I truly don't want to offend you or anyone else, but "we'll add a few more flags and a super-secret cookie to mmap(2)", just doesn't have the same ring to it as "we'll use this algorithm for cache which works all the same just that it's better in most cases".
When I see/hear the full talk, I might be convinced otherwise, but now, to me, it smells(like my undeadly karma if such a thing exists :)).
Comments
By Philip Guenther (208.86.202.10) guenther@openbsd.org on
> Then why is execve(2) in the kernel?
Because it does stuff that can't be done from user space.
...
> Segfault - or whatever way to enter the kernel and resolve stuff in a way that can't be directly affected by user data *after* initial execution and is portable to anything OpenBSD works on regardless of performance. <...>
I don't see how that's going to have enough information to do what needs to be done.
Comments
By Anonymous Coward (182.250.240.99) on
> ...
... in OpenBSD. Other than the actual CPU context switch and maybe some device access nothing needs kernel mode.

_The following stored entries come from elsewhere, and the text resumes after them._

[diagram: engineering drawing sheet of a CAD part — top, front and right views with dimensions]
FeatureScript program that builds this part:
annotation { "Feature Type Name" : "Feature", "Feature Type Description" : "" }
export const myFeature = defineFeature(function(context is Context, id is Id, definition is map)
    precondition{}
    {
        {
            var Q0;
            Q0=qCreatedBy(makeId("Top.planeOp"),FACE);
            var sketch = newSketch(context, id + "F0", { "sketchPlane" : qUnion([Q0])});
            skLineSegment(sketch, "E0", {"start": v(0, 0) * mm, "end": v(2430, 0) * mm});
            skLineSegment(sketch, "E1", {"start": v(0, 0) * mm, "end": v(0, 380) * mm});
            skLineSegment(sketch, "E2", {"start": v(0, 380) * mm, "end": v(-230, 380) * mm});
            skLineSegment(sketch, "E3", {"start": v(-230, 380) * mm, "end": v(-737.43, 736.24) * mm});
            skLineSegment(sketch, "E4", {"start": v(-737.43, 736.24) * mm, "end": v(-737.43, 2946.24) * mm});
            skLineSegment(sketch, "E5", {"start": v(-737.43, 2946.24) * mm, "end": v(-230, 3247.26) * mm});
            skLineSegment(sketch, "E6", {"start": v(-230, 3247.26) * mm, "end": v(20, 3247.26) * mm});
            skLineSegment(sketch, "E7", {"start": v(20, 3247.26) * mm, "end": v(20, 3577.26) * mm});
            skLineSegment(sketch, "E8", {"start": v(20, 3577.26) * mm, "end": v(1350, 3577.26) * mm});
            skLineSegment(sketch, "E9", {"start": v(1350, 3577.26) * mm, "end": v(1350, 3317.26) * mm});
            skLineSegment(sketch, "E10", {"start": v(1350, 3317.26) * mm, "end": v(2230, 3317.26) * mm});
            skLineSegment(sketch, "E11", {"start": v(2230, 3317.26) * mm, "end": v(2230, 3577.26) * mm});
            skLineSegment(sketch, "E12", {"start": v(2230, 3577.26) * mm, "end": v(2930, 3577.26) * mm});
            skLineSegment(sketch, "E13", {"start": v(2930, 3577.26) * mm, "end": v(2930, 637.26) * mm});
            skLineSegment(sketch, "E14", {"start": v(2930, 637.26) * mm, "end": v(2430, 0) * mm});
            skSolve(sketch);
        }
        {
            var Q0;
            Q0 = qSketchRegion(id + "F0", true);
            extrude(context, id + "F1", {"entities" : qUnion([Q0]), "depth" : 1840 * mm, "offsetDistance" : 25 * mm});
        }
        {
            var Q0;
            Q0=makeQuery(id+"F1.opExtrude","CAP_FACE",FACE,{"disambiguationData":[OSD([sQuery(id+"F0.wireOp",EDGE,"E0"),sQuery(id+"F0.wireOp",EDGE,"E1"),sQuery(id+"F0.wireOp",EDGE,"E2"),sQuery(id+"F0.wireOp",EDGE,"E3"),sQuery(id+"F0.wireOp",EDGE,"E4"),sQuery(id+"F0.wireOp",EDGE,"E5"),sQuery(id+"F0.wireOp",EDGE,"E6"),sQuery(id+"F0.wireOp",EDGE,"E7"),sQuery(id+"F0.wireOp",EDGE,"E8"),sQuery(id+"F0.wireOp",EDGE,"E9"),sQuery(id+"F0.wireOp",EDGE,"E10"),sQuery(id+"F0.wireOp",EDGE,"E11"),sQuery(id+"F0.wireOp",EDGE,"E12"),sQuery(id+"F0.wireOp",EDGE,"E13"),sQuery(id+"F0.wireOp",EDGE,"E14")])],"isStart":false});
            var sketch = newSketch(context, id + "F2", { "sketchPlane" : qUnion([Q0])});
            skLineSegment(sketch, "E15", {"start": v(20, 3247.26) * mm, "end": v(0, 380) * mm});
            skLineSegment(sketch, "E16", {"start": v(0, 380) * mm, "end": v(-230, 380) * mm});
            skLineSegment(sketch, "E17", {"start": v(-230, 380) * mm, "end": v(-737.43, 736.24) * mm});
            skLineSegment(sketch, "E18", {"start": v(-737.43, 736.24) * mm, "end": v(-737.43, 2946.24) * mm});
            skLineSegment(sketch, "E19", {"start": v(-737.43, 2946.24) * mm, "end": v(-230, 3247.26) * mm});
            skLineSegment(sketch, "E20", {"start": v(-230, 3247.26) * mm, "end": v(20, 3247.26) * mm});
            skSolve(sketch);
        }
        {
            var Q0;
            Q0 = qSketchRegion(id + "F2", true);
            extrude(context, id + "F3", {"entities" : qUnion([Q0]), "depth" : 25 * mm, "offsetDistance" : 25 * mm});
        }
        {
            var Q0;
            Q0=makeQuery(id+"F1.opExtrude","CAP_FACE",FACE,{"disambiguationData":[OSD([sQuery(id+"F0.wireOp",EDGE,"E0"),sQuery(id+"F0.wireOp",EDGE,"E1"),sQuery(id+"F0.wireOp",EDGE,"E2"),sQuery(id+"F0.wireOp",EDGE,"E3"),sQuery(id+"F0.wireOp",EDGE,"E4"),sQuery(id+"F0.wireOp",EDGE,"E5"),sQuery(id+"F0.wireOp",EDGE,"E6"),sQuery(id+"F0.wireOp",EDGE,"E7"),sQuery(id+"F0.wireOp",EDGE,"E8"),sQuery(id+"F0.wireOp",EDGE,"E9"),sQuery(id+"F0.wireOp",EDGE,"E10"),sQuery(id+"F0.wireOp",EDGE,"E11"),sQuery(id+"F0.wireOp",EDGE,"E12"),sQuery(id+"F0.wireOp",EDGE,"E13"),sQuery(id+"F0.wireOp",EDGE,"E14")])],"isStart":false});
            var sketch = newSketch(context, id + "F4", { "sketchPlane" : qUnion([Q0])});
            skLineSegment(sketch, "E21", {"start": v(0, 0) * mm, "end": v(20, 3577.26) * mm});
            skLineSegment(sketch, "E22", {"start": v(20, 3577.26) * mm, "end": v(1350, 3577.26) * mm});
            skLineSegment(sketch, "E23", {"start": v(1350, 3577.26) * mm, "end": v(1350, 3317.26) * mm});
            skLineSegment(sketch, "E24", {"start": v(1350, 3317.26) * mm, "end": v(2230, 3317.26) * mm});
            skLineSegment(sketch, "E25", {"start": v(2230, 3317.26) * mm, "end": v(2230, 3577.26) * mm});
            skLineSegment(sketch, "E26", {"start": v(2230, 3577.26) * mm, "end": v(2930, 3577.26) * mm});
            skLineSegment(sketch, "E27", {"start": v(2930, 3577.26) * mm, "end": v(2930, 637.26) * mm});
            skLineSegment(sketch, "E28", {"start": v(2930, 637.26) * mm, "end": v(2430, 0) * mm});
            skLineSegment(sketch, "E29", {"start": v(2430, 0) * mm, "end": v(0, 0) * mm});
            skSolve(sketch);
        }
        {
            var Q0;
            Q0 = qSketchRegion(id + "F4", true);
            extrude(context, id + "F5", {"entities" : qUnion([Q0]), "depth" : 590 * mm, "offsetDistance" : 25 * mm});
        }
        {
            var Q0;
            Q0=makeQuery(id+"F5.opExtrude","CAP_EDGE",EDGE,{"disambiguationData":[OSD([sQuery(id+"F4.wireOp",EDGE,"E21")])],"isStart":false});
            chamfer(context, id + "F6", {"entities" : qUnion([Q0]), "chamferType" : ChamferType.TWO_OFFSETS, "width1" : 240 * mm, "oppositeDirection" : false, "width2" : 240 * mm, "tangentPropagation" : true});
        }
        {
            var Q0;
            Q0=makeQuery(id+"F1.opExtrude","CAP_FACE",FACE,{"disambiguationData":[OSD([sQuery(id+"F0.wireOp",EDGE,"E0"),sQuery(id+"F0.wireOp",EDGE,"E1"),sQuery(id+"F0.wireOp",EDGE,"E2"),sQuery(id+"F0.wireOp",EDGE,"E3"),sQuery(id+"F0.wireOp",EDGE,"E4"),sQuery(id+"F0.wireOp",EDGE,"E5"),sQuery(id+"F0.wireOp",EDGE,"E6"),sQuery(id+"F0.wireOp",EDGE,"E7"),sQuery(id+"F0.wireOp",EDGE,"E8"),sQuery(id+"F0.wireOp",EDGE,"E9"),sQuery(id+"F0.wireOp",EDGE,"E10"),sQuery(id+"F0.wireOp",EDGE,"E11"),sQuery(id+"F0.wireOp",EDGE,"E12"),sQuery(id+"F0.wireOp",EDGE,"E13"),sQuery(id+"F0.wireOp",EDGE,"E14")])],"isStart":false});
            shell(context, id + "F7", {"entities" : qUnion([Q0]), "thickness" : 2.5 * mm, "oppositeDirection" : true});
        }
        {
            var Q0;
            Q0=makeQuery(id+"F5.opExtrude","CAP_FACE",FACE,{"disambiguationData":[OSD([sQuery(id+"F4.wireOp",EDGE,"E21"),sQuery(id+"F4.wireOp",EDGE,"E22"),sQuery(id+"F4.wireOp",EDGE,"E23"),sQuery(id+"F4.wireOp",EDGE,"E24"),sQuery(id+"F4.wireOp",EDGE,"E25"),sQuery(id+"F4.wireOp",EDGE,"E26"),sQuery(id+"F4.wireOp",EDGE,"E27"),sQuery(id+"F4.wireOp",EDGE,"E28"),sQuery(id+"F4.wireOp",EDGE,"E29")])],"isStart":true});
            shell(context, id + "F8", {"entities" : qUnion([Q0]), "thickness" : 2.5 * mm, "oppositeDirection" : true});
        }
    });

It's just convenient - and more secure than a microkernel service in libc.
> I don't see how that's going to have enough information to do what needs to be done.
I don't see how an Operating System could read encrypted pages from swap storage on a page fault.
Comments
By Philip Guenther (208.86.202.10) guenther@openbsd.org on
> > ...
> ... in OpenBSD.
You have a way to implement the setuid and setgid bits in user space?
> Other than the actual CPU context switch and maybe some device access nothing needs kernel mode. It's just convenient - and more secure than a microkernel service in libc.
"It's all about convenience, except for that part where it's needed", is the same as saying "it's needed".
Anyway, I look forward to your presentation and/or diff.